Avec Inside Llewyn Davis, pas d'effluve romanesque, pas de folie des grandeurs, les réalisateurs américains nous offrent là un film intimiste sur un artiste vagabond qui tel un funambule va de canapé en canapé et crèche par ci par là, où l'on veut bien l'accueillir. Ce personnage de Llewyn Davis, magnifiquement interprété par le très prometteur Oscar Isaac, s'inscrit parfaitement dans l'idéal imaginatif de l'univers des Coen. Soucieux de personne et surtout pas de l'avenir, il ne planifie rien, voyant dans l'idée de la carrière, quelque chose d'incohérent avec la notion même de faire de la musique. On voit alors naître des artistes qui attirent l’œil au lieu de faire vibrer les oreilles, des chansons simples au texte lénifiant qui remplacent les songwriters qui rapportent peu, là où les producteurs de label font la pluie et le beau temps.
La musique évolue et est faite de sacrifices. Se sentant presque incompris, multipliant les galères sentimentales ou professionnelles, le chanteur va faire le point sur certaines parties de sa vie. Le film, qui se déroule sur un laps de temps d'une semaine, deviendra une sorte de age à l’âge adulte dans un enfer vorace pour ce raté attachant mais qui restera un éternel poissard, comme le prouve la fin du film. Alors qu'on pourrait reprocher au Coen de ne faire que du Coen en mélangeant intelligemment mélancolie douceâtre et humour ironique, c'est surtout dans la finesse de son écriture et dans la retenue de la narration qu’Inside Llewyn Davis atteint de subtils moments de perfection.

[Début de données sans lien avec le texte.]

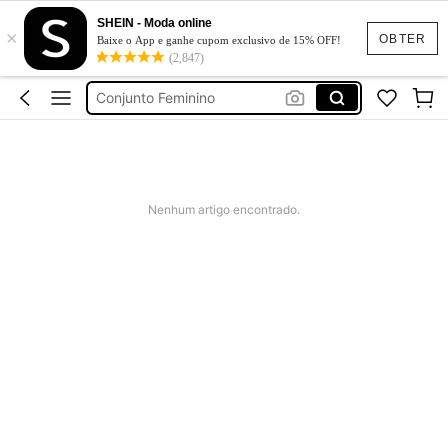
SHEIN - Moda online
×
Calça Jeans Feminina
OBTER
Baixe o App e ganhe cupom exclusivo de 15% OFF!
(2,847)
Vestido Feminino
Conjunto Feminino
Vestido De Festa Casamento
Vestido Longo
Calça Jeans Feminina
Nenhum artigo encontrado.
Vestido Feminino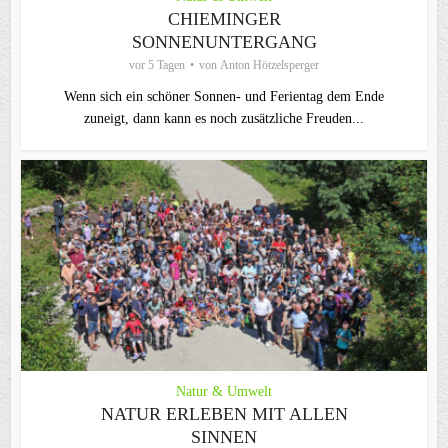
CHIEMINGER
SONNENUNTERGANG
vor 5 Tagen
von
Anton Hötzelsperger
Wenn sich ein schöner Sonnen- und Ferientag dem Ende
zuneigt, dann kann es noch zusätzliche Freuden...
Natur & Umwelt
NATUR ERLEBEN MIT ALLEN
SINNEN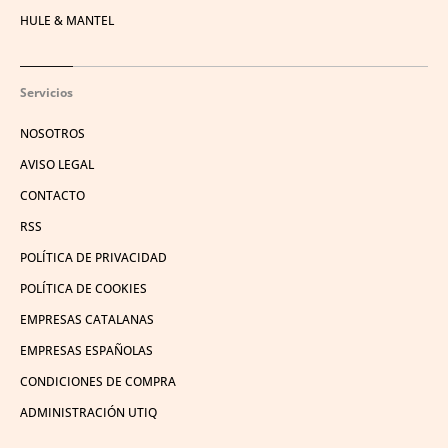
HULE & MANTEL
Servicios
NOSOTROS
AVISO LEGAL
CONTACTO
RSS
POLÍTICA DE PRIVACIDAD
POLÍTICA DE COOKIES
EMPRESAS CATALANAS
EMPRESAS ESPAÑOLAS
CONDICIONES DE COMPRA
ADMINISTRACIÓN UTIQ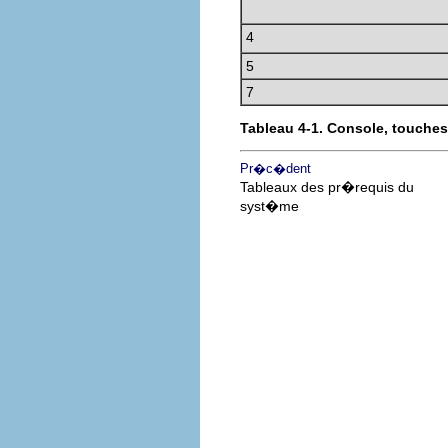
4
5
7
Tableau 4-1. Console, touches
Pr�c�dent
Tableaux des pr�requis du
syst�me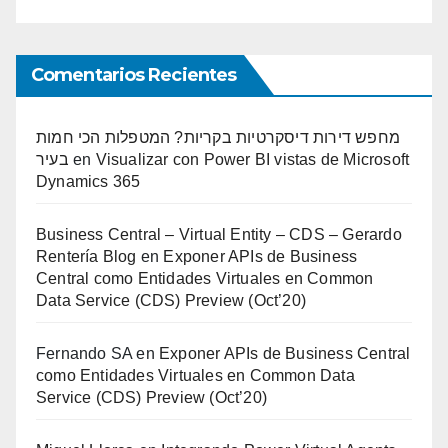
Comentarios Recientes
מחפש דירות דיסקרטיות בקריות? המטפלות הכי חמות
בעיר
en
Visualizar con Power BI vistas de Microsoft
Dynamics 365
Business Central – Virtual Entity – CDS – Gerardo
Rentería Blog
en
Exponer APIs de Business
Central como Entidades Virtuales en Common
Data Service (CDS) Preview (Oct’20)
Fernando SA
en
Exponer APIs de Business Central
como Entidades Virtuales en Common Data
Service (CDS) Preview (Oct’20)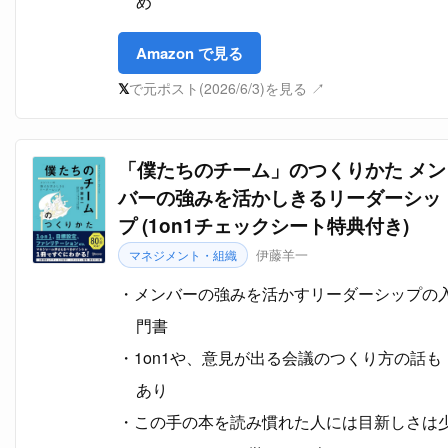
め
Amazon で見る
𝕏
で元ポスト(2026/6/3)を見る ↗
「僕たちのチーム」のつくりかた メン
バーの強みを活かしきるリーダーシッ
プ (1on1チェックシート特典付き)
伊藤羊一
マネジメント・組織
メンバーの強みを活かすリーダーシップの
門書
1on1や、意見が出る会議のつくり方の話も
あり
この手の本を読み慣れた人には目新しさは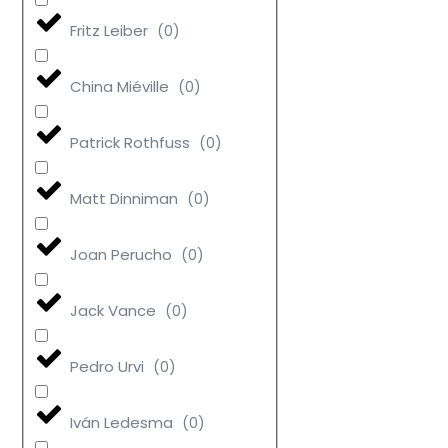
Fritz Leiber
(
0
)
China Miéville
(
0
)
Patrick Rothfuss
(
0
)
Matt Dinniman
(
0
)
Joan Perucho
(
0
)
Jack Vance
(
0
)
Pedro Urvi
(
0
)
Iván Ledesma
(
0
)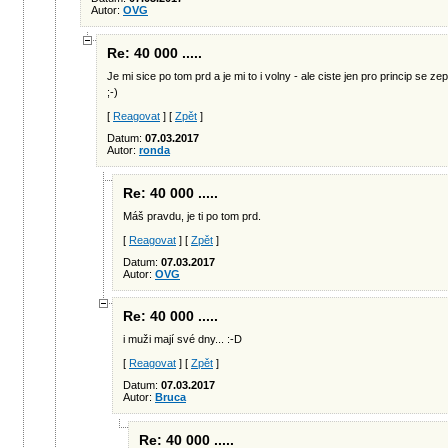
Autor:
OVG
Re: 40 000 .....
Je mi sice po tom prd a je mi to i volny - ale ciste jen pro princip se z
;-)
[
Reagovat
] [
Zpět
]
Datum:
07.03.2017
Autor:
ronda
Re: 40 000 .....
Máš pravdu, je ti po tom prd.
[
Reagovat
] [
Zpět
]
Datum:
07.03.2017
Autor:
OVG
Re: 40 000 .....
i muži mají své dny... :-D
[
Reagovat
] [
Zpět
]
Datum:
07.03.2017
Autor:
Bruca
Re: 40 000 .....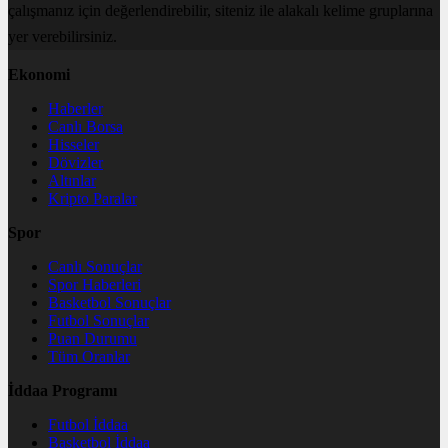
çalışmanız için değerlendirebilir, siteniz ile alakalı kelime gruplarına
yer verebilirsiniz.
Ekonomi
Haberler
Canlı Borsa
Hisseler
Dövizler
Altınlar
Kripto Paralar
Spor
Canlı Sonuçlar
Spor Haberleri
Basketbol Sonuçlar
Futbol Sonuçlar
Puan Durumu
Tüm Oranlar
İddaa Programı
Futbol İddaa
Basketbol İddaa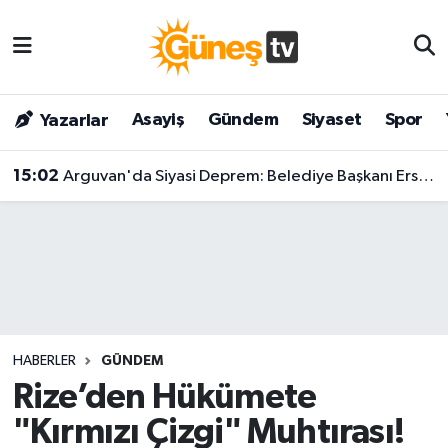
Asayiş
Malatya Nöbetçi Eczaneler
Asayiş
Gündem
Siyaset
Spor
Yazarlar
Bilim & Teknoloji
Malatya Hava Durumu
15:02
Arguvan'da Siyasi Deprem: Belediye Başkanı Ersoy Eren ve Meclis Üyeleri YENİ Parti'ye Katıldı!
Dünya
Malatya Namaz Vakitleri
Eğitim
Malatya Trafik Yoğunluk Haritası
Gündem
Süper Lig Puan Durumu ve Fikstür
Kültür & Sanat
Tüm Manşetler
HABERLER
GÜNDEM
Magazin
Son Dakika Haberleri
Rize’den Hükümete
"Kırmızı Çizgi" Muhtırası!
Siyaset
Haber Arşivi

Car oui, à l'image de son personnage principal, les frères Coen ne cèdent pas aux sirènes du grand Hollywood avec ses grands violons et ses moments de rédemptions mièvres mais préfèrent filmer la nostalgie et le pessimisme de la deuxième chance qu'on le consent à faire pour avancer ou non dans la vie. Une fois de plus mais sans le travail de Rogers Deakins, on assiste à une maestria visuelle et une retranscription d’époques sublime avec cet univers qui sent bon le cuivre, avec l’odeur naissance de cette tristesse musicale. Le film a le parti pris de faire la part belle à la musique et ce n’est pas pour déplaire tant la bande son et la voix d’Oscar Isaac donnent des frissons.
L'art et l'intégrité font avancer cet homme, et c'est peut être le plus bel hommage que les Coen pouvaient faire à leur propre cinéma. Après leur bel hommage au western en la présence de True Grit, les frères Coen écrivent un beau témoignage d'amour pour cette folk fébrile et chuchotante des années 60, tout en observant avec une petite once d'amertume la commercialisation de l'art. Certes, Inside Llewyn Davis n’en reste peut être pas moins un film mineur dans la filmographie de leurs auteurs mais c’est sans doute dans ces moments de subtilité et de tristesse absolue que les Coen sont les meilleurs.